Buchanan said that having a UUT cap of 12 percent makes more fiscal sense, but 10 percent would be more politically salable to voters.
Buchanan said that though the UUT is “among the highest around,” Sierra Madre keeps certain fees lower and does not collect taxes that other cities do. A property tax assessment that San Marino collects was cited as an example. “We’ve kept certain rates low, but the trade-off is, we have the UUT,” said Buchanan.
Councilmember Josh Moran was in favor of keeping the cap at 12 percent, saying that the difference between 12 percent and 10 percent is minimal and that the extra expense is beneficial for the community. Moran said there should be a low-income exemption to the tax.
Tax Was Intended to Expire?
MacGillivray said that when the 6 percent UUT was approved in the 1990s, it was intended to eventually go away. She said she fears that 12 percent could become the new baseline for the tax instead of the cap.
Money from the UUT goes directly into the city’s general fund. The council said most of the money from the UUT funds public safety programs like the police and fire departments and paramedics.
The current UUT increase was approved by voters in 2008, and the law gives the council authority to raise the tax as high as 12 percent until 2014. After June 2014, a sunset clause will go into effect that decreases the UUT by 2 percent every year until it reaches 6 percent--the rate prior to 2008.
The UUT is currently set at 10 percent and applies to electricity, gas, phone, cable and garbage collection. Water and sewage are taxed at 9 percent.
The city will now draft a resolution which will be presented to the council at the next meeting.

▶ **JOB ITEM**
Write out the utility tax article above word for word, from "The UUT is currently" to "the next meeting.".

▶ **DATA TO EXAMINE**
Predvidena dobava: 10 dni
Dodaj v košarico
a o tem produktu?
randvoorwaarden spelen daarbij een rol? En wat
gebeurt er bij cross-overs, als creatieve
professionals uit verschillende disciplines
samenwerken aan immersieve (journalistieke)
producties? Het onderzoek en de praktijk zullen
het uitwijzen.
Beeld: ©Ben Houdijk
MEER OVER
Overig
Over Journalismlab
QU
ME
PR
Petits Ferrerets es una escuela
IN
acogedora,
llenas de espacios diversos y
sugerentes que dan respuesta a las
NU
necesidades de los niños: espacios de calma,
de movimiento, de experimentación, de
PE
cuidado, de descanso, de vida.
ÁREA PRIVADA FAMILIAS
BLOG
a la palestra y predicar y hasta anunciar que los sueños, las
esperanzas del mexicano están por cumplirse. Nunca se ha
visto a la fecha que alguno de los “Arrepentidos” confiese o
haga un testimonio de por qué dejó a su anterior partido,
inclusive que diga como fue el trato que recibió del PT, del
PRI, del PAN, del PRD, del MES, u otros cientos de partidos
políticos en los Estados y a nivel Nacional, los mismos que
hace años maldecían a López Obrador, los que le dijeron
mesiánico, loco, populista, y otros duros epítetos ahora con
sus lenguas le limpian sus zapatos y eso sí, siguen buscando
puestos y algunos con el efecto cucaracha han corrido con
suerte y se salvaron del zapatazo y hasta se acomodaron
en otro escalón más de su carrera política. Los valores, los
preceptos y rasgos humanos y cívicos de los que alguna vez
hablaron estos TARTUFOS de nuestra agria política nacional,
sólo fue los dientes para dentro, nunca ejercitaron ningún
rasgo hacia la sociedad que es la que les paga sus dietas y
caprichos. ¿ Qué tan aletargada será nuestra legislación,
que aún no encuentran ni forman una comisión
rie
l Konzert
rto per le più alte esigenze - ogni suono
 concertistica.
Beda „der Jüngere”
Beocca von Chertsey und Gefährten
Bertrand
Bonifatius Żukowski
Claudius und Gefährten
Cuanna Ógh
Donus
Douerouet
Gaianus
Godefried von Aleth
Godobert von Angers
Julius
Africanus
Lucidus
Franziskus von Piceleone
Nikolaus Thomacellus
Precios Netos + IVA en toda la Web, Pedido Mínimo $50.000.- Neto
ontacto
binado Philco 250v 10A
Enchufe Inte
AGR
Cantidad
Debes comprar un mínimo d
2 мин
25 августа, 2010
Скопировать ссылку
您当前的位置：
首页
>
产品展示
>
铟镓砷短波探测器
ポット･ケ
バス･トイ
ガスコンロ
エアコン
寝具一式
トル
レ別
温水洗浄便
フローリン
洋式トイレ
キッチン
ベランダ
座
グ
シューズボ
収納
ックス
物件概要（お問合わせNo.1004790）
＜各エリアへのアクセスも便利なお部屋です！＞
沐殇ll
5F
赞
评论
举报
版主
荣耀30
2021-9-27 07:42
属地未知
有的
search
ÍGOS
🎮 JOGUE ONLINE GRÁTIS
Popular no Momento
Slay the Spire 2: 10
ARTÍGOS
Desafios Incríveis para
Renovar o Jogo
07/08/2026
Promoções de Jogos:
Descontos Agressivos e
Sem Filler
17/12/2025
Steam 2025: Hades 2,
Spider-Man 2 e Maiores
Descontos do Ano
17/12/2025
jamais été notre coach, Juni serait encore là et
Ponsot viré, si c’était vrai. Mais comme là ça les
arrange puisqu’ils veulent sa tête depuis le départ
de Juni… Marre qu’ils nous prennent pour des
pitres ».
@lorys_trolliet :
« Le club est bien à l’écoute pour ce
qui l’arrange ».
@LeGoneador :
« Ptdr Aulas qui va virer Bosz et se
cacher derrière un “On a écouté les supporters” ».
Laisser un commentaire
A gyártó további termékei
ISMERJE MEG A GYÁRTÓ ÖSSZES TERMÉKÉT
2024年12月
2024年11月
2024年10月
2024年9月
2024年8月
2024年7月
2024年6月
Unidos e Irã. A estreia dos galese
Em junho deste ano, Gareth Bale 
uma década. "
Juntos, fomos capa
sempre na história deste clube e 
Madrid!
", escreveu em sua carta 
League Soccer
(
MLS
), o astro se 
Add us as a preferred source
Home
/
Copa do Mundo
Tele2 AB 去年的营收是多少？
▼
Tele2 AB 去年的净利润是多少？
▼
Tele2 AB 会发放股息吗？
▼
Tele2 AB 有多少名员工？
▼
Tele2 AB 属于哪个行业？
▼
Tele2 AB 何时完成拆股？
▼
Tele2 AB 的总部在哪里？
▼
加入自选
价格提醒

▶ **ANSWER SECTION**
The UUT is currently set at 10 percent and applies to electricity, gas, phone, cable and garbage collection. Water and sewage are taxed at 9 percent.
The city will now draft a resolution which will be presented to the council at the next meeting.